Overview
- Status: Operational
- Owner: Indian Railways
- Locale: Tamil Nadu
- Termini: Viluppuram Junction (VM); Puducherry (PDY);

Service
- Operator: Southern Railway zone

History
- Opened: 16 December 1879; 146 years ago

Technical
- Track length: Branch lines: VMTooltip Viluppuram Junction railway station–PDYTooltip Puducherry railway station (38 kilometres (24 mi))
- Electrification: 25 kV AC 50 Hz Single-line electrification
- Operating speed: 100 km/h (62 mph)
- Highest elevation: Viluppuram Junction 45 metres (148 ft) Puducherry 6 metres (20 ft)

= Villupuram–Pondicherry branch line =

Rail line in India

The Villupuram Junction–Puducherry (Pondy) branch line is a single electrified railway line run from Viluppuram Junction, where it splits off the Chennai Egmore–Thanjavur main line, and Puducherry.

==History==
The line was originally built in the late nineteenth century and crossed between British and French territory at the Sankaraparani River. It opened on 16 December 1879. The line once had spur to major textile mill in Pondicherry as well as to its port. Before broad gauge conversion, trains between Puducherry and Villupuram halted at Palliyaneliyanur.

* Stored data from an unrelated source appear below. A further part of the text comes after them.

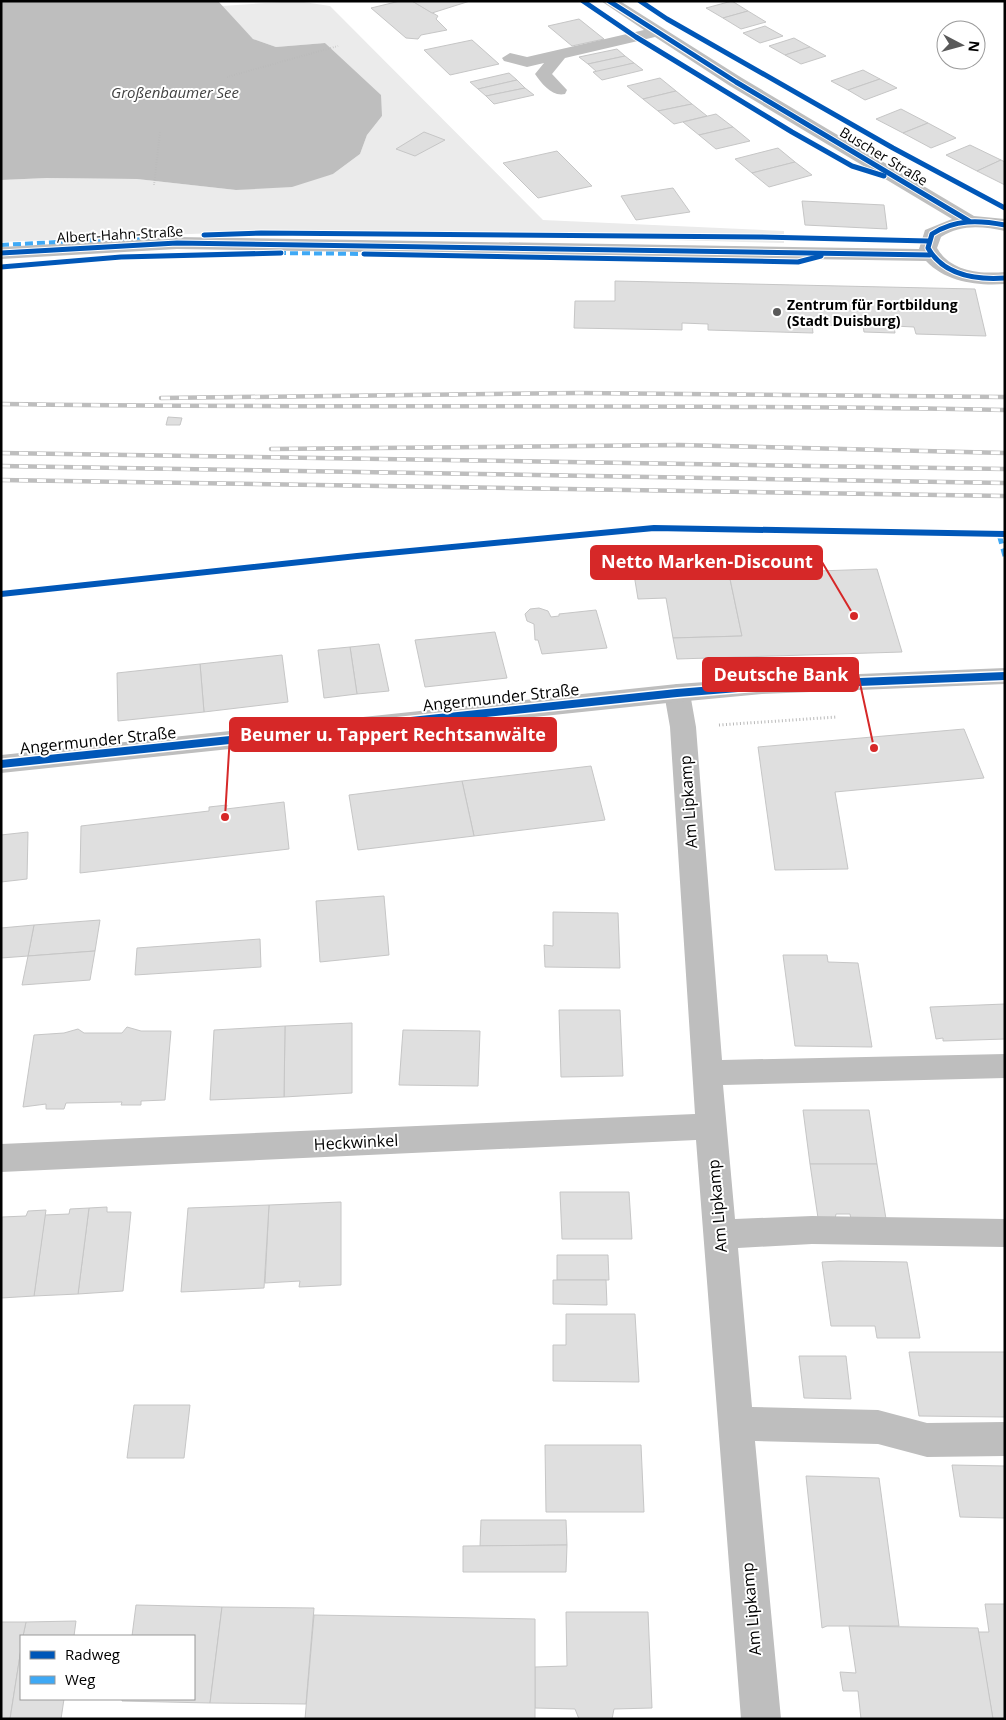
<svg xmlns="http://www.w3.org/2000/svg" width="1006" height="1720" viewBox="0 0 1006 1720" font-family="'Open Sans',sans-serif">
  <style>
    .green { fill: #ebebeb }
    .water { fill: #bebebe }
    .building { fill: #dfdfdf; stroke: #c6c6c6 }
    .lines { fill: none; stroke-linecap: round; stroke-linejoin: round }
    .path-far1 { stroke: #b9b9b9; stroke-width: 2; stroke-dasharray: 0.5 2; stroke-linecap: butt }
    .path { stroke: #b9b9b9; stroke-width: 3; stroke-dasharray: 1 2.5; stroke-linecap: butt }
    .minor { fill: #bebebe; fill-rule: evenodd }
    .major { fill: #bebebe; fill-rule: evenodd }
    .rail-casing { stroke: #bebebe; stroke-width: 4.5 }
    .rail { stroke: #fff; stroke-width: 3; stroke-dasharray: 9; stroke-linecap: butt }
    .quiet-far1 { stroke: #3fa9f5; stroke-width: 4; stroke-dasharray: 8 4; stroke-linecap: butt }
    .quiet { stroke: #3fa9f5; stroke-width: 5; stroke-dasharray: 10 5; stroke-linecap: butt }
    .cycleway-far2-casing { stroke: #fff; stroke-width: 7 }
    .cycleway-far1-casing { stroke: #fff; stroke-width: 9 }
    .cycleway-casing { stroke: #fff; stroke-width: 11 }
    .cycleway-far2 { stroke: #0057b8; stroke-width: 5 }
    .cycleway-far1 { stroke: #0057b8; stroke-width: 6 }
    .cycleway { stroke: #0057b8; stroke-width: 8 }
    .poi-dot { fill: #595959; stroke: #fff; stroke-width: 2 }
    .labels { text-anchor: middle; dominant-baseline: central; stroke-width: 4; stroke-linejoin: round; paint-order: stroke }
    .far-street-label { font-size: 14px; fill: #000; stroke: #fff }
    .far-poi-label { font-size: 14px; font-weight: bold; fill: #000; stroke: #fff; text-anchor: start }
    .far-water-label { font-size: 15px; font-style: italic; fill: #434343; stroke: #fff }
    .street-label { font-size: 16px; fill: #000; stroke: #fff }
    .leader { fill: none; stroke: #d62828; stroke-width: 2 }
    .callout-dot { fill: #d62828; stroke: #fff; stroke-width: 2 }
    .callout { fill: #d62828; stroke: #d62828; stroke-width: 2 }
    .callout-label { font-size: 18px; text-anchor: middle; font-weight: bold; fill: #fff }
  </style>
  <rect width="100%" height="100%" fill="#fff"/>
  <polygon class="green" points="297,1 330,6 543,220 784,231 784,243 283,230 1,242 1,180 47,178 137,179 236,190 333,174 360,154 367,135 382,116 325,43 276,47 253,39 221,6"/>
  <polygon class="water" points="1,1 218,1 253,39 276,47 325,43 381,95 382,116 367,135 360,154 333,174 292,187 236,190 137,179 47,178 1,180"/>
  <g class="building">
    <polygon points="400,1 412,1 438,16 436,19 447,30 421,35 418,39 406,38 371,8"/>
    <polygon points="412,1 470,1 432,13"/>
    <polygon points="732,1 748,11 723,18 706,8"/>
    <polygon points="748,11 766,22 741,29 723,18"/>
    <polygon points="579,19 604,39 572,46 548,26"/>
    <polygon points="765,26 783,36 760,43 743,33"/>
    <polygon points="794,38 810,47 785,55 769,46"/>
    <polygon points="472,40 499,64 450,75 424,50"/>
    <polygon points="810,47 826,56 801,64 785,55"/>
    <polygon points="617,49 625,56 588,64 579,57"/>
    <polygon points="625,56 634,63 597,72 588,64"/>
    <polygon points="634,63 643,70 602,80 593,72"/>
    <polygon points="863,70 880,79 848,90 831,81"/>
    <polygon points="509,73 517,80 478,89 470,82"/>
    <polygon points="660,78 676,91 643,99 627,86"/>
    <polygon points="880,79 897,88 865,100 848,90"/>
    <polygon points="517,80 525,88 486,96 478,89"/>
    <polygon points="525,88 534,95 494,104 486,96"/>
    <polygon points="676,91 692,104 658,111 643,99"/>
    <polygon points="692,104 707,116 674,124 658,111"/>
    <polygon points="901,109 928,123 903,133 876,119"/>
    <polygon points="716,114 733,127 699,135 683,122"/>
    <polygon points="928,123 956,138 931,148 903,133"/>
    <polygon points="733,127 750,141 716,149 699,135"/>
    <polygon points="424,132 445,140 415,156 396,149"/>
    <polygon points="970,145 1001,160 977,171 946,155"/>
    <polygon points="778,148 795,162 752,173 735,159"/>
    <polygon points="557,151 592,186 538,198 503,163"/>
    <polygon points="1001,160 1005,162 1005,185 977,171"/>
    <polygon points="795,162 812,175 769,187 752,173"/>
    <polygon points="673,188 690,212 636,220 621,196"/>
    <polygon points="802,201 884,205 887,229 805,225"/>
    <polygon points="615,281 975,289 986,336 916,334 914,327 894,326 895,333 864,332 863,326 812,325 813,333 708,330 708,324 682,323 682,330 574,328 575,301 615,301"/>
    <polygon points="168,417 182,418 180,425 166,425"/>
    <polygon points="726,560 742,636 673,638 666,598 638,599 632,562"/>
    <polygon points="877,569 902,652 677,659 673,638 742,636 729,574"/>
    <polygon points="539,608 548,611 551,617 559,616 559,614 596,610 607,648 542,654 538,640 535,640 534,624 527,621 525,614 530,609"/>
    <polygon points="495,632 507,678 425,687 415,640"/>
    <polygon points="379,644 389,691 357,694 350,647"/>
    <polygon points="350,647 357,694 324,698 318,650"/>
    <polygon points="282,655 288,702 204,712 200,664"/>
    <polygon points="200,664 204,712 118,721 117,673"/>
    <polygon points="964,729 984,778 835,792 848,869 775,870 758,747"/>
    <polygon points="591,766 605,820 474,836 462,781"/>
    <polygon points="462,781 474,836 358,850 349,795"/>
    <polygon points="284,802 289,849 80,873 81,826 209,811 209,807 227,805 226,809"/>
    <polygon points="28,832 27,879 1,882 1,835"/>
    <polygon points="384,896 389,955 320,962 316,901"/>
    <polygon points="553,912 618,913 620,968 545,967 544,945 553,946"/>
    <polygon points="100,920 95,951 28,956 34,925"/>
    <polygon points="34,925 28,956 1,958 1,928"/>
    <polygon points="260,939 261,967 135,975 137,948"/>
    <polygon points="95,951 90,980 22,985 28,956"/>
    <polygon points="783,955 827,955 828,962 858,963 872,1047 795,1046"/>
    <polygon points="1005,1004 1005,1039 943,1041 943,1038 936,1039 930,1007"/>
    <polygon points="559,1010 620,1010 623,1076 561,1077"/>
    <polygon points="352,1023 352,1093 284,1097 285,1026"/>
    <polygon points="285,1026 284,1097 210,1100 214,1030"/>
    <polygon points="127,1027 141,1031 171,1031 165,1100 141,1101 141,1105 121,1105 122,1102 66,1103 64,1109 46,1109 46,1104 23,1107 34,1035 64,1033 78,1029 84,1033 122,1033"/>
    <polygon points="403,1030 480,1031 478,1086 399,1085"/>
    <polygon points="803,1110 869,1110 877,1164 810,1164"/>
    <polygon points="810,1164 877,1164 886,1219 851,1219 850,1214 836,1214 835,1219 818,1218"/>
    <polygon points="560,1192 629,1192 632,1239 562,1239"/>
    <polygon points="341,1202 341,1285 299,1287 300,1281 265,1283 269,1205"/>
    <polygon points="269,1205 264,1288 181,1292 188,1208"/>
    <polygon points="107,1207 107,1212 131,1212 123,1291 78,1294 89,1208"/>
    <polygon points="89,1208 78,1294 34,1296 45,1215 69,1214 70,1209"/>
    <polygon points="46,1210 34,1296 1,1298 2,1217 26,1216 28,1211"/>
    <polygon points="557,1255 608,1255 609,1280 557,1280"/>
    <polygon points="839,1261 907,1262 920,1338 877,1338 875,1326 831,1326 822,1262"/>
    <polygon points="553,1280 606,1280 607,1305 553,1304"/>
    <polygon points="566,1314 635,1314 639,1382 553,1381 553,1345 566,1345"/>
    <polygon points="909,1352 1005,1352 1005,1417 919,1416"/>
    <polygon points="799,1356 846,1356 851,1399 804,1398"/>
    <polygon points="134,1405 190,1405 184,1458 127,1458"/>
    <polygon points="545,1445 641,1445 644,1512 546,1512"/>
    <polygon points="952,1465 1005,1466 1005,1518 960,1517"/>
    <polygon points="806,1476 879,1478 899,1626 827,1626 822,1628"/>
    <polygon points="481,1520 566,1520 567,1545 480,1546"/>
    <polygon points="567,1545 566,1572 463,1572 463,1546"/>
    <polygon points="985,1604 1005,1604 1005,1719 993,1719 978,1632 989,1632"/>
    <polygon points="136,1605 222,1607 210,1703 122,1701 122,1699 194,1699 194,1636 132,1636"/>
    <polygon points="222,1607 314,1608 306,1704 210,1703"/>
    <polygon points="566,1612 648,1612 652,1708 614,1709 612,1719 579,1719 575,1709 535,1708 535,1667 567,1666"/>
    <polygon points="314,1615 535,1619 535,1719 305,1719"/>
    <polygon points="76,1621 74,1636 23,1636 26,1622"/>
    <polygon points="1,1622 26,1622 23,1636 21,1636 21,1649 10,1719 1,1719"/>
    <polygon points="849,1626 978,1628 993,1719 861,1719 858,1691 843,1691 840,1672 856,1673"/>
    <polygon points="21,1649 21,1699 64,1699 61,1719 10,1719"/>
  </g>
  <g class="lines">
    <g class="path-far1">
      <polyline points="227,77 338,46"/>
      <polyline points="154,185 160,132"/>
    </g>
    <polyline class="path" points="719,725 837,717"/>
    <g class="minor">
      <path d="M601,1H620L742,78L974,216L1005,219V231C982,226 961,224 941,237L937,248C951,272 980,274 1005,272V284C977,286 946,282 926,261L177,249L1,259V247L177,237L919,249L925,230L952,219L730,86L655,37L565,58L552,74L567,90L565,94C552,97 542,84 535,74L544,63L527,67L504,61L502,58L510,53L527,57L644,30Z"/>
      <polygon points="677,684 686,687 690,693 696,727 722,1060 1005,1054 1005,1078 723,1085 735,1219 812,1216 1005,1219 1005,1247 812,1244 738,1248 752,1407 878,1410 927,1423 1005,1422 1005,1456 927,1457 878,1444 755,1441 781,1719 741,1719 696,1140 1,1172 1,1144 695,1114 670,727 664,693 668,687"/>
    </g>
    <polygon class="major" points="1005,668 1005,684 762,694 677,702 1,773 1,755 677,684 762,678"/>
    <defs>
      <g id="rail">
        <polyline points="161,398 579,393 1005,397"/>
        <path d="M1,404C336,409 670,403 1005,410"/>
        <polyline points="271,449 679,445 1005,453"/>
        <polyline points="1,453 1005,469"/>
        <polyline points="1,466 1005,483"/>
        <polyline points="1,480 1005,496"/>
      </g>
    </defs>
    <use href="#rail" class="rail-casing"/>
    <use href="#rail" class="rail"/>
    <g class="quiet-far1">
      <polyline points="1,245 149,237"/>
      <polyline points="278,253 368,254"/>
    </g>
    <polyline class="quiet" points="999,534 1005,556"/>
    <defs>
      <g id="cycleway-far2">
        <polyline points="583,1 636,37 792,132 852,166 884,176"/>
        <polyline points="609,1 736,82 969,221"/>
        <polyline points="640,1 667,19 893,148 1005,208"/>
        <path d="M1005,225C979,220 955,219 932,234L928,248C944,276 976,280 1005,278"/>
        <polyline points="204,235 261,233 760,237 928,241"/>
        <polyline points="1,253 177,243 930,255"/>
        <polyline points="364,254 798,262 821,256"/>
        <polyline points="1,267 121,257 281,253"/>
      </g>
      <polyline id="cycleway-far1" points="1,594 357,556 654,528 1005,534"/>
      <polyline id="cycleway" points="1,764 677,693 762,686 1005,676"/>
    </defs>
    <use href="#cycleway-far2" class="cycleway-far2-casing"/>
    <use href="#cycleway-far1" class="cycleway-far1-casing"/>
    <use href="#cycleway" class="cycleway-casing"/>
    <use href="#cycleway-far2" class="cycleway-far2"/>
    <use href="#cycleway-far1" class="cycleway-far1"/>
    <use href="#cycleway" class="cycleway"/>
  </g>
  <circle class="poi-dot" cx="777" cy="312" r="5"/>
  <g class="labels">
    <g class="far-street-label">
      <text transform="translate(884 156) rotate(31)">Buscher Straße</text>
      <text transform="translate(120 234) rotate(-3)">Albert-Hahn-Straße</text>
    </g>
    <g class="far-poi-label">
      <text x="787" y="304">Zentrum für Fortbildung<tspan x="787" dy="16">(Stadt Duisburg)</tspan></text>
    </g>
    <g class="far-water-label">
      <text x="175" y="92">Großenbaumer See</text>
    </g>
    <g class="street-label">
      <text transform="translate(501 697) rotate(-6)">Angermunder Straße</text>
      <text transform="translate(98 740) rotate(-6)">Angermunder Straße</text>
      <text transform="translate(688 802) rotate(-94)">Am Lipkamp</text>
      <text transform="translate(356 1142) rotate(-3)">Heckwinkel</text>
      <text transform="translate(717 1206) rotate(-95)">Am Lipkamp</text>
      <text transform="translate(751 1609) rotate(-95)">Am Lipkamp</text>
    </g>
  </g>
  <path class="leader" d="M854 616L822 562M874 748L858 674M225 817L230 735"/>
  <g class="callout-dot">
    <circle cx="854" cy="616" r="5"/>
    <circle cx="874" cy="748" r="5"/>
    <circle cx="225" cy="817" r="5"/>
  </g>
  <g class="callout">
    <rect x="591" y="546" width="231" height="33" rx="5"/>
    <rect x="703" y="658" width="155" height="33" rx="5"/>
    <rect x="230" y="718" width="326" height="33" rx="5"/>
  </g>
  <g class="callout-label">
    <text x="707" y="568">Netto Marken-Discount</text>
    <text x="781" y="681">Deutsche Bank</text>
    <text x="393" y="741">Beumer u. Tappert Rechtsanwälte</text>
  </g>
  <rect width="1006" height="1720" fill="none" stroke="#000000" stroke-width="5"/>
  <rect x="20" y="1635" width="175" height="65" fill="#ffffff" stroke="#999999"/>
  <rect x="30" y="1651" width="25" height="8" fill="#0057b8" stroke="#999999"/>
  <text x="65" y="1660" font-size="15" fill="#000000">Radweg</text>
  <rect x="30" y="1676" width="25" height="8" fill="#3fa9f5" stroke="#999999"/>
  <text x="65" y="1685" font-size="15" fill="#000000">Weg</text>
  <g transform="translate(961 45) rotate(96)"><circle r="24" fill="#ffffff" stroke="#999999"/>
  <path d="M0-4L9 19L0 12L-9 19Z" fill="#595959"/>
  <text y="-8" font-size="14" font-weight="bold" text-anchor="middle" fill="#000000">N</text>
  </g>
</svg>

As of 2019, there were plans to develop the intermediate station infrastructure to increase capacity on the line.

==Services==
The branch line serves superfast express trains bound for Howrah, Bhubaneswar, and New Delhi. There are also standard express trains serving several destinations, and local trains that run among the whole branch line.

==Stations==

| Km | Image | Station | Code | Location | Coordinates | Elevation |
|---|---|---|---|---|---|---|
| 0 |  | Viluppuram Junction | VM | Viluppuram | 11°56′33″N 79°29′59″E﻿ / ﻿11.9426°N 79.4997°E | 44 metres (144 ft) |
| 10 |  | Valavanur | VRA | Viluppuram district | 11°55′05″N 79°34′27″E﻿ / ﻿11.9180°N 79.5742°E | 37 metres (121 ft) |
| 22 |  | Chinna Babu Samudram | CBU | NH 45A, Villupuram district | 11°55′13″N 79°41′12″E﻿ / ﻿11.9203°N 79.6867°E | 23 metres (75 ft) |
| 30 |  | Villianur | VI | NH 45A Sulthanpet, Villianur, Villianur taluk, Puducherry | 11°55′13″N 79°45′30″E﻿ / ﻿11.9202°N 79.7583°E | 11 metres (36 ft) |
| 38 |  | Puducherry | PDY | Pondicherry | 11°55′30″N 79°49′41″E﻿ / ﻿11.9250°N 79.8281°E |  |

===Viluppuram Junction===
Located in Villupuram, Tamil Nadu, Viluppuram Junction railway station is where the branch line connects with the main line and several other branch lines that originate there.

===Valavanur===
Valavanur station is located in the Viluppuram district of the Indian state of Tamil Nadu, India. It was once an import depot for the shipment of peanut oil.

The station consists of 1 platform on a single track. As of 2019 there were plans to expand the station with a line block and siding to accommodate through service trains.

===Chinna Babu Samudram===

Chinna Babu Samudram station is also located in the Viluppuram district. It was a former customs hub between the former British and French territories. The station has three tracks, with a single side platform serving the southernmost track.

===Villianur===

Villianur station serves the town of Villianur. It consists of a single side platform serving a single track. Like with Valavanur station, there are plans to implement a line block at this station.

===Puducherry===
The Puducherry railway station, located in Pondicherry, is the terminus station.